Around 1882, Walter Conway, who was to become the Secretary of the Tredegar Medical Aid Society (whose model helped to shape the principles of the NHS), became an inmate as a boy, after the death of his father. Conway was an inmate for about 2½ years. He had positive memories of his time there. He learned from the master the lesson 'to do everything well'. And while he was there he acquired his love of books.

In 1901 a new building was added to the existing one, which is believed to be the Infirmary. Soon afterwards in 1904, at the request of the local Registrar, the workhouse was named 'Ty Bryn’ to prevent the stigmatization of inmates who were born there.

In 1902 James Callaghan murdered his common law wife Hannah Shea. She was living at the workhouse with their children and he was staying in lodgings in the town. He was convicted and then executed at Usk Prison. He was hung by brothers William and John Billington.

=== The addition of cottage homes for the children ===
Shelter at the workhouse was in constant demand and often the building was overcrowded. For example, in 1902 a poor law inspection discovered that many inmates shared beds. The Bedwellty Union Board of Guardians decided to build cottage homes for the workhouse children to alleviate the overcrowding. This was also an attempt to improve the environment in which the children received care. The cottage homes opened in 1905 at Park Row Tredegar and housed 75 children in five separate houses with a foster mother living in each. This new concept of providing care was inspired by the provision of care by European institutions, for example by the Rauhe Haus (a mistranslation of which is 'rough house') in Horn, Germany. Care was also provided for children in smaller homes which belonged to the union in other towns.
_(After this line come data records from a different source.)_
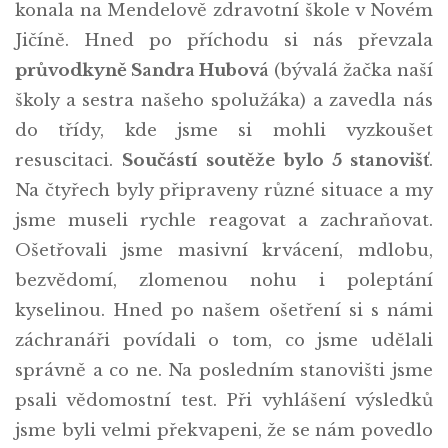
konala na Mendelově zdravotní škole v Novém
Jičíně. Hned po příchodu si nás převzala
průvodkyně Sandra Hubová
(bývalá žačka naší
školy a sestra našeho spolužáka) a zavedla nás
do třídy, kde jsme si mohli vyzkoušet
resuscitaci.
Součástí soutěže bylo 5 stanovišť
.
Na čtyřech byly připraveny různé situace a my
jsme museli rychle reagovat a zachraňovat.
Ošetřovali jsme masivní krvácení, mdlobu,
bezvědomí, zlomenou nohu i poleptání
kyselinou. Hned po našem ošetření si s námi
záchranáři povídali o tom, co jsme udělali
správně a co ne. Na posledním stanovišti jsme
psali vědomostní test. Při vyhlášení výsledků
jsme byli velmi překvapeni, že se nám povedlo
The demand for the workhouse provision continued and in 1908 the building was enlarged and now had capacity for 440 inmates.

Also in 1908, Walter Conway was elected as a guardian on the Board of Guardians.
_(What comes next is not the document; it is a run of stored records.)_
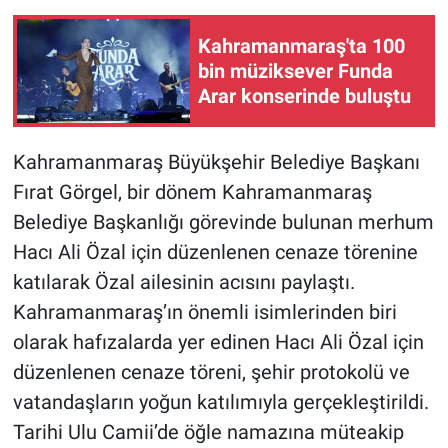
Kahramanmaraş'ta 100
BİLİM VE TEKNOLOJİ
bin müziksever Funda
Arar konserinde buluştu
Güvenlik
Bölge
Kahramanmaraş Büyükşehir Belediye Başkanı
Fırat Görgel, bir dönem Kahramanmaraş
Belediye Başkanlığı görevinde bulunan merhum
Hacı Ali Özal için düzenlenen cenaze törenine
katılarak Özal ailesinin acısını paylaştı.
Kahramanmaraş’ın önemli isimlerinden biri
olarak hafızalarda yer edinen Hacı Ali Özal için
düzenlenen cenaze töreni, şehir protokolü ve
vatandaşların yoğun katılımıyla gerçekleştirildi.
Tarihi Ulu Camii’de öğle namazına müteakip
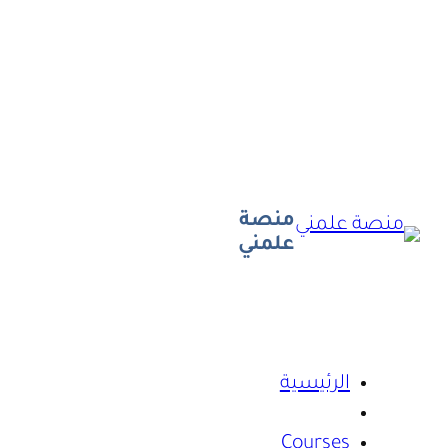
منصة
علمني
الرئيسية
Courses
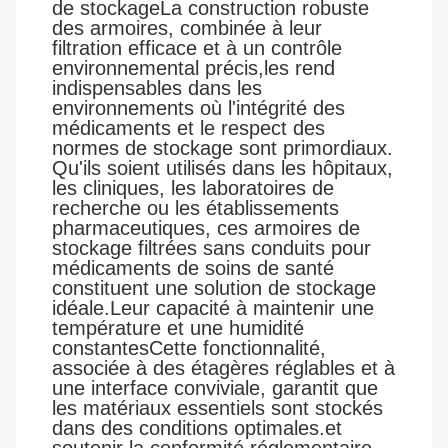
de stockageLa construction robuste
des armoires, combinée à leur
filtration efficace et à un contrôle
environnemental précis,les rend
indispensables dans les
environnements où l'intégrité des
médicaments et le respect des
normes de stockage sont primordiaux.
Qu'ils soient utilisés dans les hôpitaux,
les cliniques, les laboratoires de
recherche ou les établissements
pharmaceutiques, ces armoires de
stockage filtrées sans conduits pour
médicaments de soins de santé
constituent une solution de stockage
idéale.Leur capacité à maintenir une
température et une humidité
constantesCette fonctionnalité,
associée à des étagères réglables et à
une interface conviviale, garantit que
les matériaux essentiels sont stockés
dans des conditions optimales.et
In 1915 Walter Conway was elected as the Chairman of the Board of Guardians.

=== The use of the workhouse during World War I ===
In January 1919 the workhouse infirmary was used as an auxiliary military hospital, the cottage homes for children provided facilities for the sick who would have been cared for in the workhouse infirmary. The cottages were utilised as follows: No's 1 and 2 Maternity, female and children; No's 4 and 5 male patients and dispensary and No 3 administration, housing for staff and the cook. The sick and wounded soldiers were then transferred to 3rd Western General Hospital, Cardiff in July.

== The conversion of the workhouse into a hospital ==
The workhouse continued to shelter the poor and infirm until 1930 when the Bedwellty Union and its Board of Guardians were abolished. The workhouse then became known as the 'County Infirmary' and was run by Monmouthshire County Council.

Following the enactment of the National Health Service Act 1946 in 1948, the County Infirmary was renamed 'St James Hospital' and came under the management of the North Monmouthshire Hospital Management Committee. At this time it: “was in need of major investment to meet the demands of a contemporary hospital” The hospital also still provided shelter for those who were not requiring medical care. There was a chronic shortage of nursing staff which resulted in general and maternity beds being closed in the 1950s. A campaign was launched to recruit and re-train nursing staff. A new operating theatre was open in 1963 will help from General Surgeon Mr. J S. McConnachie, the hospital took on acute care with surgical beds, a pathology department and dispensary service.

In 1969 the building of the new Nevill Hall Hospital first phase was completed the surgical beds were transferred there from St James Hospital leaving medical and maternity beds. The second phase of Nevill Hall Hospital was completed in 1970 and St James Hospital’s maternity beds were also transferred.

== The end of an era ==

The hospital closed in 1976 and was demolished in 1979.
Today the site is a housing estate known as St James Park.